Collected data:
☆ ☆ ☆

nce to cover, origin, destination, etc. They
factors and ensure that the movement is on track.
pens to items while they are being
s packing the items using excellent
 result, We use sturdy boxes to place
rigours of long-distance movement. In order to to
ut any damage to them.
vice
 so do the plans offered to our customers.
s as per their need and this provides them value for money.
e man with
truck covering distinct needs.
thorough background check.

☆ ☆ ☆

Work instructions: Please present every line of the listing above as a numbered list, leaving out any blank lines.

Exercise output:
1. nce to cover, origin, destination, etc. They
2. factors and ensure that the movement is on track.
3. pens to items while they are being
4. s packing the items using excellent
5.  result, We use sturdy boxes to place
6. rigours of long-distance movement. In order to to
7. ut any damage to them.
8. vice
9.  so do the plans offered to our customers.
10. s as per their need and this provides them value for money.
11. e man with
12. truck covering distinct needs.
13. thorough background check.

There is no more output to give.